#11: Texas State Fair

I visited the Texas State Fair as part of a 28 hour trip to Dallas, including 9 hours of driving.  It's the largest US state fair with cattle competitions, booming country music, booths selling products with no connection to Texas, a handful of museums, live performances including Ludacris, over-priced food and drinks etc.  It's somewhere between Alton Towers and a school fair.

We arrived in a thunder storm and spent the morning huddled inside the auto-show.  Mostly we tried to wind the car sales people up.  We challenged the Toyota reps to an in-car yoga competition and the sole entry, my happy baby pose in the boot of a van, won.  

Next I painted a salesman and told him that he was my inspiration, as I brandished a hastily done water colour.  His sales persona almost cracked as he scrutinised my sanity with narrowing eyes, but then he regained composure, smiled and offered a test drive. Alas. 

The rain cleared and we went in search of deep fried butter.  I abused free sample etiquette as we wandered, both to get a reaction and also because I'm cheap.  We eventually found a butter stall and watched it dribble down the chin of the only person brave enough to try it.  Do not order this on a date, or at all to be honest.

No fair ground rides were ridden.  My friends had spent their tokens on beer, whereas I struggle to take in all the emotion at once.  We ended up leaving before Ludacris.  Onto the scores.


 




Date of creation: 1886

The (first) attraction located outside Tulsa claims the oldest card in Tulsa Top Trumps.  As my family members predicted, I'm running out of Tulsan attractions.  

The Dallas incarnation of the State Fair of Texas first opened on October 26th, 1886.  A Houston based precursor ran from 1870 to 1886.  Tulsa didn't incorporate as a city until 1898.

Historical significance: 39

(Clutching at cultural history straws) The phenomena of state fairs began with the Exposition des produits de l'industrie française in 1790.  A series of festivals were organised to celebrate the new republic and win the acceptance of the people.
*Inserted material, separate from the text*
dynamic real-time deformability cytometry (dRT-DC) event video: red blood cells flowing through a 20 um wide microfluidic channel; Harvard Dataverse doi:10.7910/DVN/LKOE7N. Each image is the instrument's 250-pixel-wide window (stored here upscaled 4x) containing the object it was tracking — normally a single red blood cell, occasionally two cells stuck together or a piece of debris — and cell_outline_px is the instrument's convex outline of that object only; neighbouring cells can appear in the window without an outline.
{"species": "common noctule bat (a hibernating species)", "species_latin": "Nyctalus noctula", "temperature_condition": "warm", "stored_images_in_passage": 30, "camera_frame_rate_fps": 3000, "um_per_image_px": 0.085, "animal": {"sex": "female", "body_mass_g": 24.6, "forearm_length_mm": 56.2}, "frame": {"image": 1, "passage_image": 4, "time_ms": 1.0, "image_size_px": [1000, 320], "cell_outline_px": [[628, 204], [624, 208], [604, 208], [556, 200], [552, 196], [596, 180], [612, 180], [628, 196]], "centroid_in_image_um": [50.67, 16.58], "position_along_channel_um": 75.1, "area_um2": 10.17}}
A Festival of the Federation (1790) was followed by the Festival of Law (1792), Festival of Reason (1793), Festival of the Supreme Being (1794), and the Festival of the Foundation of the Republic (1796).  These festivals begat the 1st Exposition of 1798.  DATES.

History did that ebby flowy thing until the French industrial Exposition of 1844.  Retailers could only exhibit products they had made and anything not deemed "socially useful" was removed.  This spawned the Great Exhibition in London (1851).  Both the French and British incarnations showcased industry and invention.

The first New York State Fair, held in Syracuse in 1841, was organised by an agricultural society.  Sporting a plowing contest and samples of farm and home goods, the American take was far less industrial until it was re-branded as an Agrilcultural and Industrial Exposition in 1938.  


Is any of this historically significant?  No but I got lost down a Wikipedia hole and needed something to show for it.

European-ness: 3.9

I imagined school fete vibes.  Farmers weeping over prize winning pigs.  Schools pushing politics disguised as a class project.  Middle aged men, nursing the rejection of their liberal offspring, taking revenge by spunking the inheritance on classic cars.  But the reality was so much more sterile.  

Deep fried food is their shtick and recent innovations include deep fried butter and shepherd's pie.  I went for a deep fried sriracha and it was genuinely good.  These echoes of Glasgow saved the day...

Cowboy hats: 167 

Oh yes.  Big Tex set the tone for the visit.  I became somewhat desensitised and stopped counting.  I'm going for a conservative 167.

Collective consciousness: 41%

Why were there so many hot tub vendors?  They must be tapping into some deep current in the Texas psyche.  I didn't get it.  I lose.

Wokeness: 73

The sprawling state fair included a few cool museums.  The Women's and African American Museum win solid woke points.  

The veteran's exhibition caught me off guard.  I initially wrote it off as jingoistic.  But the endless profiles of fallen soldiers from Texas, each with one photo in uniform and one from high school, was moving.  All died in Iraq or Afghanistan.  Dallas is also home to the George W Bush Presidential Library.

Overall

Texas is just a shinier version of Oklahoma.  Tulsa is the one for me.

Notes from an artist

The Spirit River Casino top trump saw a new technique; salt-water colour.  This one was uninspiring.  I need more brushes and more interesting paints.